Lund-George: I’ve lived in Alaska for more than 40 years, the last decade here in Sitka. This is a tough one for Alaskans particularly. Look, I’ve lived in Alaska for decades. I own guns. I’ve been a hunter. I even own a pickup truck. But I do believe there are things that we can do that can help (horn honk) prevent gun violence and increase gun safety without endangering our Second Amendment.
KCAW: You know, Annabel, I’ve stood here near the roundabout when there were other gun control protests going on. There was booing and cussing and middle fingers being flipped. What have you seen out here in Sitka?

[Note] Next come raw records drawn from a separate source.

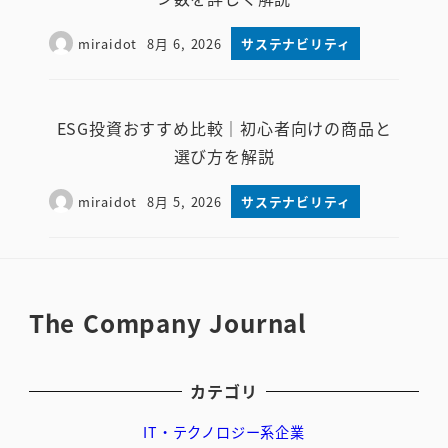
miraidot
8月 6, 2026
サステナビリティ
投稿日
ESG投資おすすめ比較｜初心者向けの商品と
選び方を解説
miraidot
8月 5, 2026
サステナビリティ
投稿日
The Company Journal
カテゴリ
IT・テクノロジー系企業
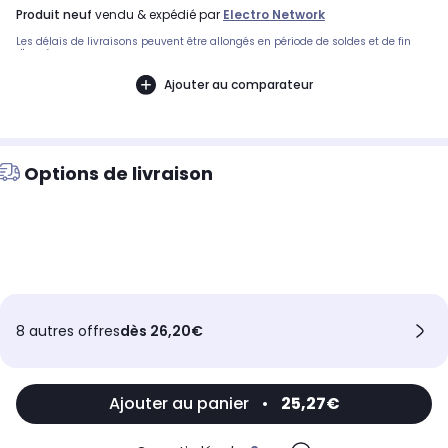
produit neuf
vendu & expédié par
Electro Network
Les délais de livraisons peuvent être allongés en période de soldes et de fin
d'année.
Ajouter au comparateur
Options de livraison
8 autres offres
dès 26,20€
Ajouter au panier
•
25,27€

Lund-George: I’ve seen a tremendous amount of support, must more than I thought. But, as the kids are saying, enough is enough. It’s not just my sign, that says “Books Not Bullets.” It’s not just schools. You should be able to go to church. You should be able to to go to a country western concert in Las Vegas or go dancing at a disco in Orlando. I mean, really. I don’t use the word gun control. I use the word gun safety.
Lund-George: I don’t want to take people’s guns away. I just want us to be more responsible. There’s no reason, if you are a parent, that you shouldn’t be locking away your guns in your house to prevent tragedy. There’s no reason that we can’t have much more effective and efficient closing the [gun show] loopholes. I don’t think we need an automatic weapon, which is a weapon of war. Let’s be sensible.
Lund George stood in the roundabout for nearly three hours.
On the other side of the country, James Swift of Sitka joined the March for Our Lives demonstration in Washington D.C. He told KCAW he spent several hours passing out free water bottles and taking pictures of signs. He was impressed by the youth of the speakers and student leaders.
“The school shootings have been something that’s happened here in the last couple of decades. They’re [the students] are the ones that get shot,” Swift said. “[The March] was all about them. It was not about us old fogies, though there were quite a few of us there. It was about the youngsters. I had goosebumps a lot when I was there.”
Both Lund and Swift are music volunteers for KCAW.